DATA IN THIS EXERCISE »

+ + +

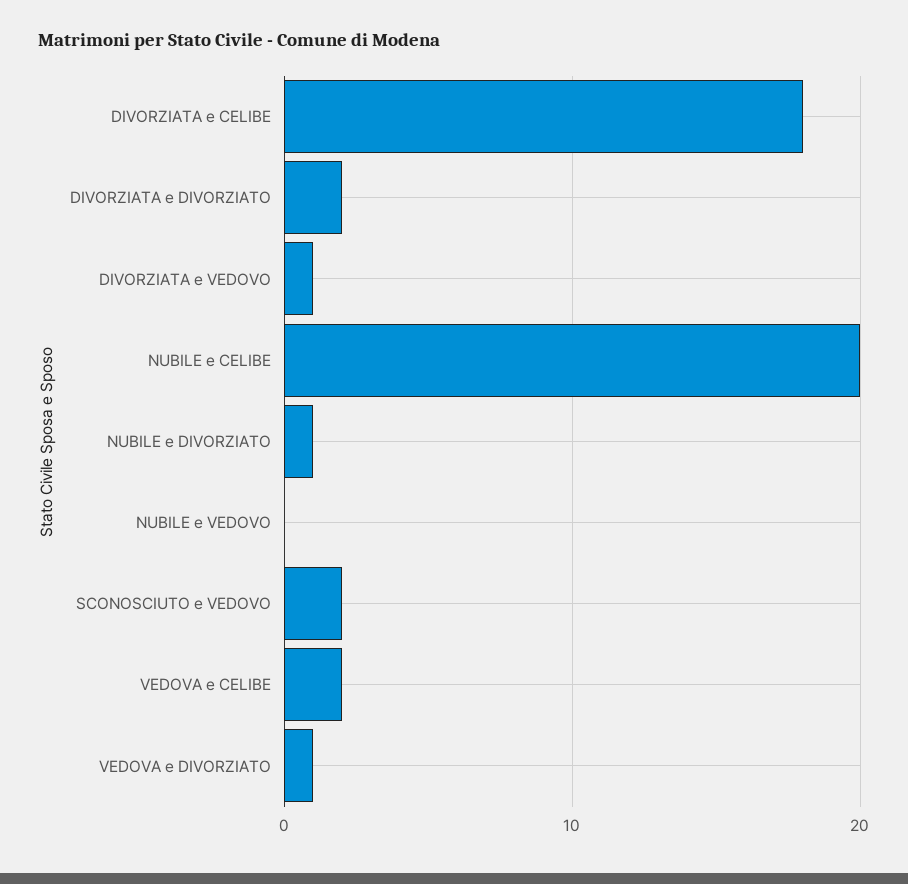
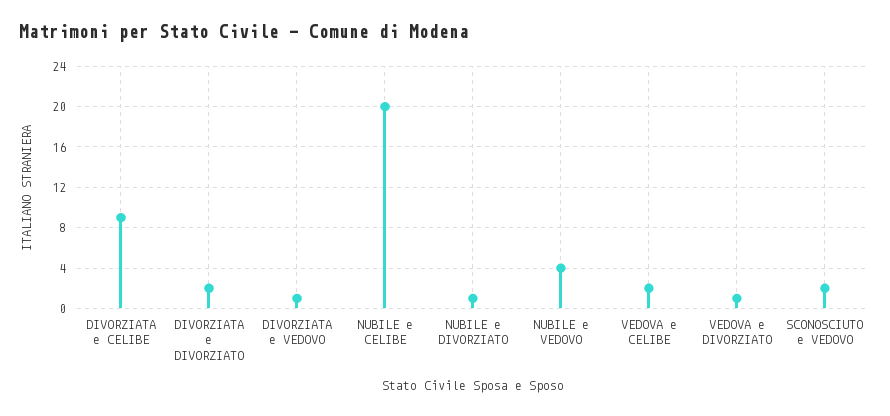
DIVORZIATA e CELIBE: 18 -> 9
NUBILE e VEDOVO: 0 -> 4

+ + +

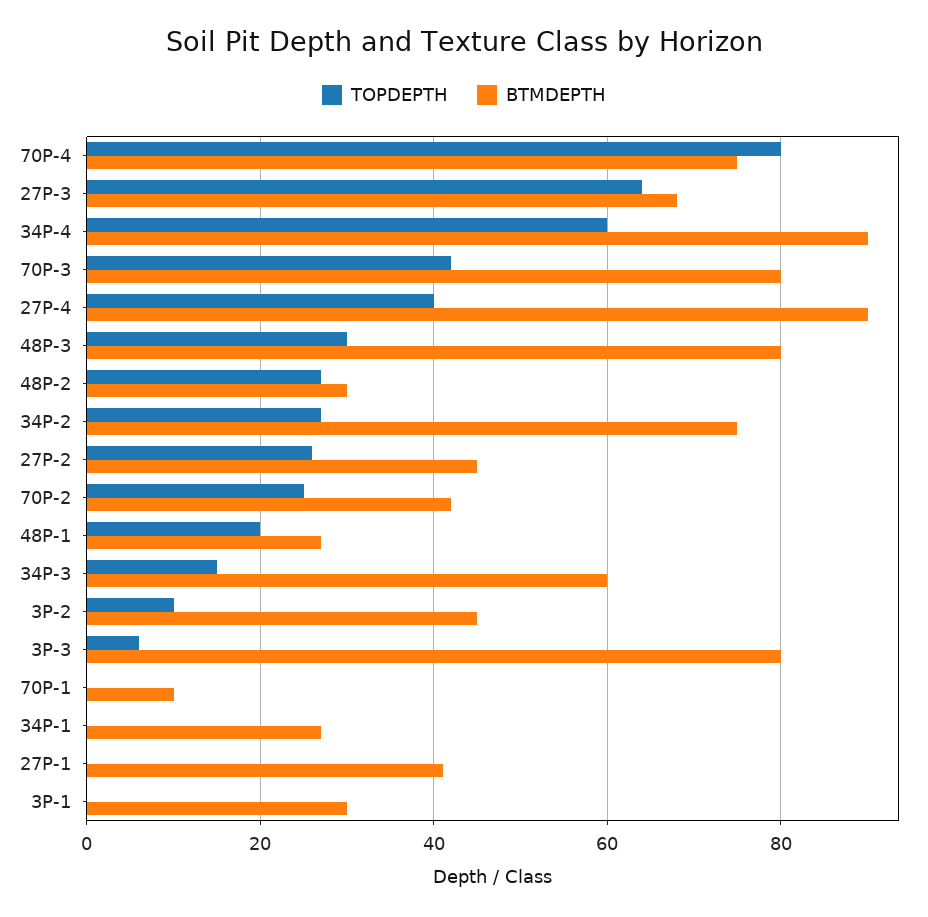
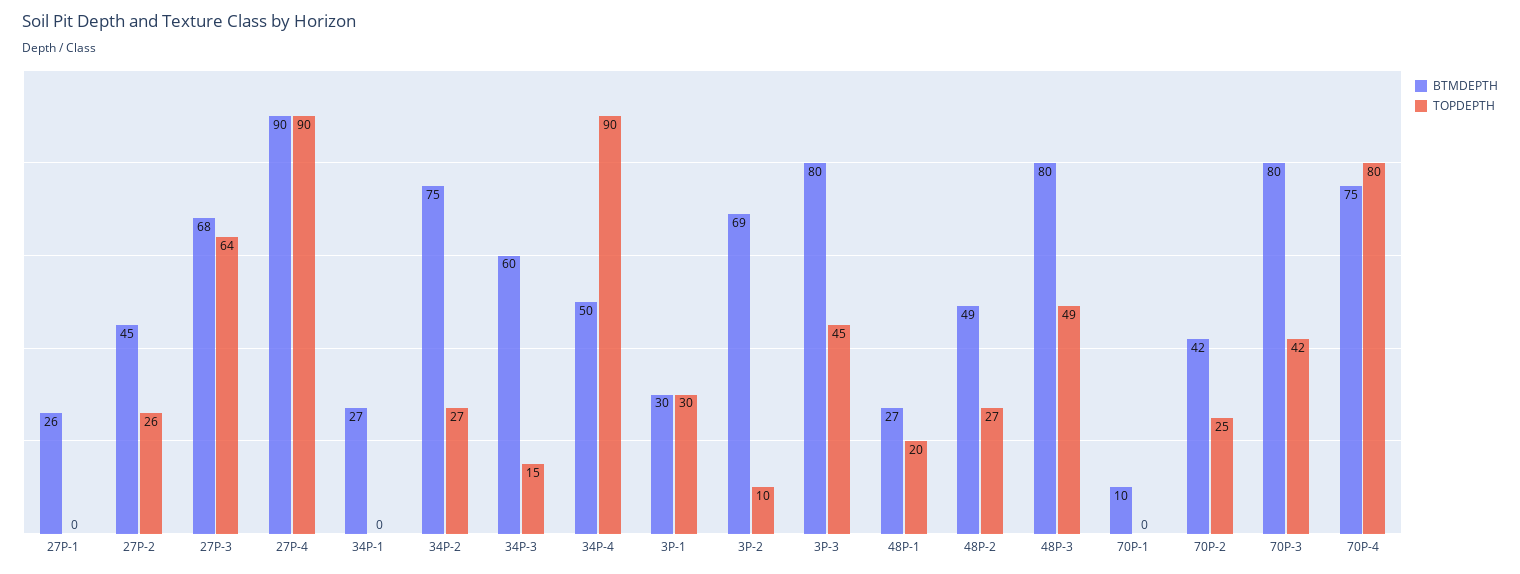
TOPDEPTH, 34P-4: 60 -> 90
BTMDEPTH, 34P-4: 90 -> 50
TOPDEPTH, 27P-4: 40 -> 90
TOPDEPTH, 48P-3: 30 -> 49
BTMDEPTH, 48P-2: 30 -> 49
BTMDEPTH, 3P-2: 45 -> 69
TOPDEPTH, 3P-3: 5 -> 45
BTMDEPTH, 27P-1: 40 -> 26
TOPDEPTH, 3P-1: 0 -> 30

+ + +

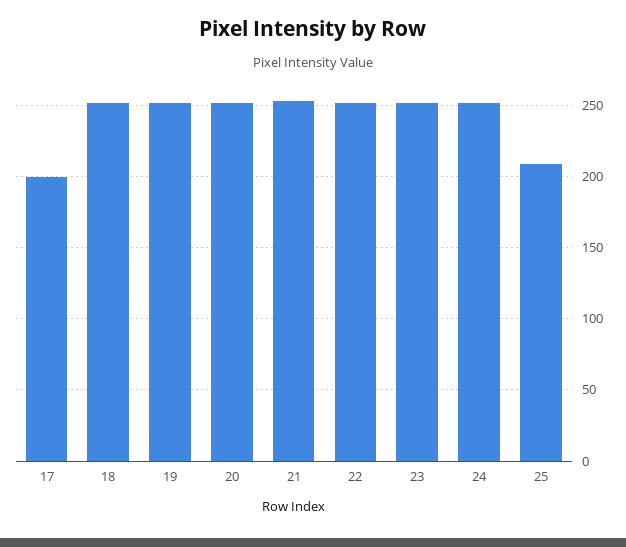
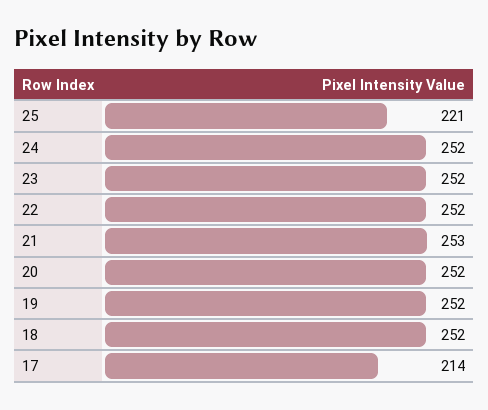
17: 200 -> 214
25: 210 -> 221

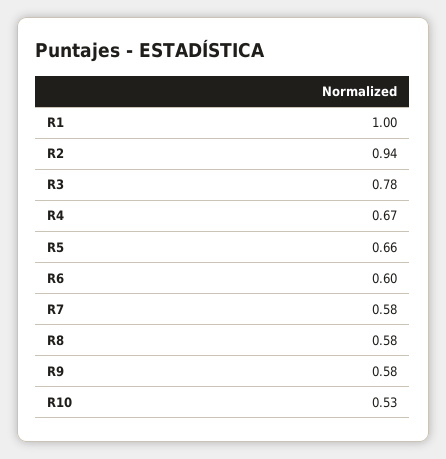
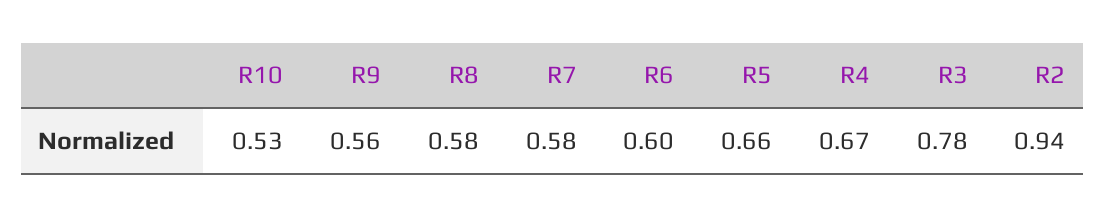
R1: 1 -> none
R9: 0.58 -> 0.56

+ + +

ACTION ITEM » From the entries above, copy each line holding "TOPDEPTH".

SOLVED EXERCISE »
TOPDEPTH, 34P-4: 60 -> 90
TOPDEPTH, 27P-4: 40 -> 90
TOPDEPTH, 48P-3: 30 -> 49
TOPDEPTH, 3P-3: 5 -> 45
TOPDEPTH, 3P-1: 0 -> 30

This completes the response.